There is a known workaround to this; however, it has the
unfortunate side effect that now cyclic function calls will no
longer compile. A rather massive sacrifice that should not be
acceptable to anyone.
This workaround requires that each function call be greedy, so
it'll force the analysis to complete, and when that fails, just
like how templates error with cycles, except this is far worse.
As an outcome, attributes are not inferred for non-templated
functions; the benefit of doing so would put the compiler into an
inconsistent state with confusing conditional errors.
The name for this algorithm, "structural definition" can be found
in [Principles of Abstract
Interpretation](https://www.amazon.com/gp/product/0262044900)
page 181.
## Chaotic Iterations
A chaotic iteration algorithm is an alternative to structural
definitions algorithm for TSAA, which encompasses the worklist
algorithms of traditional data flow analysis. It can be found on
page 253 of Principles of Abstract Interpretation.
The quality that makes it chaotic iteration, is its an iterative
algorithm that does not evolve every aspect of a program
simultaneously. Some get left out as it performs the analysis.
This works with interprocedural analysis and can solve the cyclic
problem.
For a worklist algorithm, it operates on blocks of abstract
instructions (an Intermediete Representation aka IR), and solves
their equations until they are all complete, with each iteration
evolving the knowledge of that block. This is used for @live, but
only within it. Its presence does not aid in interprocedural
analysis, which is affected by the limited pass 2 and pass 3
structural definition analysis.
A lecture on chaotic iterations being applied to the worklist
algorithm approach may be found in LNCS volume 1256 [From chaotic
iteration to constraint
propagation](https://link.springer.com/chapter/10.1007/3-540-63165-8_163) with an application of propagating behaviour from dependent blocks to later ones.
This algorith,m put differently, can be found in other books such
as [Advanced Compiler Design and
Implementation](https://www.amazon.com/Advanced-Compiler-Design-Implementation-Muchnick/dp/1558603204) page 231 and [Compilers: Principles, Techniques, and Tools](https://www.amazon.com/Compilers-Principles-Techniques-Tools-2nd/dp/0321486811) page 624 (may not be for this version linked).
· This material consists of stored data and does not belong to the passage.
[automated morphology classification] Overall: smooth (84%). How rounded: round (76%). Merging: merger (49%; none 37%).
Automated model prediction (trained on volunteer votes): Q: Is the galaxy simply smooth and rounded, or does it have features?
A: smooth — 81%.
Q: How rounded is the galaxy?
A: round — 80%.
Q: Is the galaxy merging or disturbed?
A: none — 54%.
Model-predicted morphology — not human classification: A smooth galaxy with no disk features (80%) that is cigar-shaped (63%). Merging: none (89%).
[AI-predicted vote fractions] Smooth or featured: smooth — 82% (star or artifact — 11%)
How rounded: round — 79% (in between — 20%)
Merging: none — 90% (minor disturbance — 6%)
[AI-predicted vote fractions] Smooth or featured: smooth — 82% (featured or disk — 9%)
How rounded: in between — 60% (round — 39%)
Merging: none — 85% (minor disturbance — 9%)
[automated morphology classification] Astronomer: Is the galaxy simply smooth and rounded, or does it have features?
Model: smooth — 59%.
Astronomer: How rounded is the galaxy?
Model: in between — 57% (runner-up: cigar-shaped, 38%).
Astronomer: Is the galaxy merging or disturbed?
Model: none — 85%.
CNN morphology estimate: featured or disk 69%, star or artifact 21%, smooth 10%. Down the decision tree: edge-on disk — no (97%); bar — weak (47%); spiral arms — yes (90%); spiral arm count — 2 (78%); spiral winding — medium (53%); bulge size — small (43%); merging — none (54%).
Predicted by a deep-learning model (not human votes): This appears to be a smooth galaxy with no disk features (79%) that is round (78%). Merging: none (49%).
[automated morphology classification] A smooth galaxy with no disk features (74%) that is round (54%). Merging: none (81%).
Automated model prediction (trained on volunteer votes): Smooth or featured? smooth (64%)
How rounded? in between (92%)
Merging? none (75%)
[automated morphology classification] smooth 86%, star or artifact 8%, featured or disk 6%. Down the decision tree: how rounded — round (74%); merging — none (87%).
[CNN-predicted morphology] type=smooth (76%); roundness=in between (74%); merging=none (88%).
Improvements to the overall analysis algorithm exist for a given
metric. An example of this is [Memory-Efficient Fixpoint
Computation](https://arxiv.org/abs/2009.05865) which uses the
iteration strategy from Bourdoncle [Efficient chaotic iteration
strategies with
widenings](https://link.springer.com/chapter/10.1007/BFb0039704).
By constructing a weak topological map it is possible to use
memory more efficiently during analysis.
As the standard algorithm to abstract interpretation iteration
strategy, Bourdoncle's algorithm has been studied for
improvements; one such improvement saw 1-3x the performance with
a lot of the results centred on 3 times. This was done by going
concurrent. [Deterministic Parallel Fixpoint
Computation](https://arxiv.org/abs/1909.05951).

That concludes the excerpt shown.